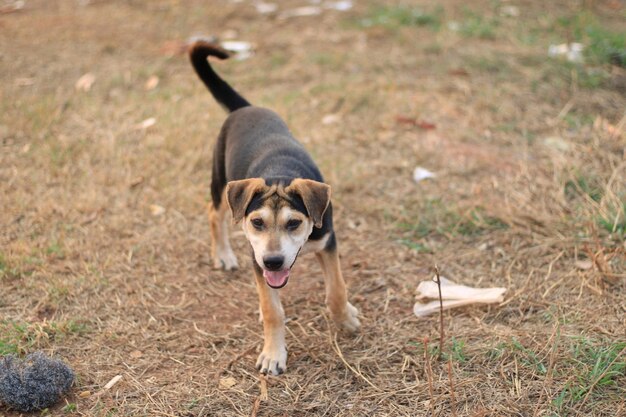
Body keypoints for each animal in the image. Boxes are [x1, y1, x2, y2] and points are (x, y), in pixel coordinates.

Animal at [188, 41, 358, 374]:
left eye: (294, 223)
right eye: (257, 222)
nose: (274, 261)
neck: (280, 172)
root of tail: (244, 108)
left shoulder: (328, 240)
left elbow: (336, 290)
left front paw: (345, 319)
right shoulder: (257, 257)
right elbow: (272, 310)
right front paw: (273, 354)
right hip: (220, 181)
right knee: (214, 213)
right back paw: (224, 255)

## PROBLEM TO WORK ON
Each line from the one with "root of tail: (244, 108)" through the last line of the records above must be retyped exactly, and no other line may be given.

## WRITTEN RESPONSE
root of tail: (244, 108)
left shoulder: (328, 240)
left elbow: (336, 290)
left front paw: (345, 319)
right shoulder: (257, 257)
right elbow: (272, 310)
right front paw: (273, 354)
right hip: (220, 181)
right knee: (214, 213)
right back paw: (224, 255)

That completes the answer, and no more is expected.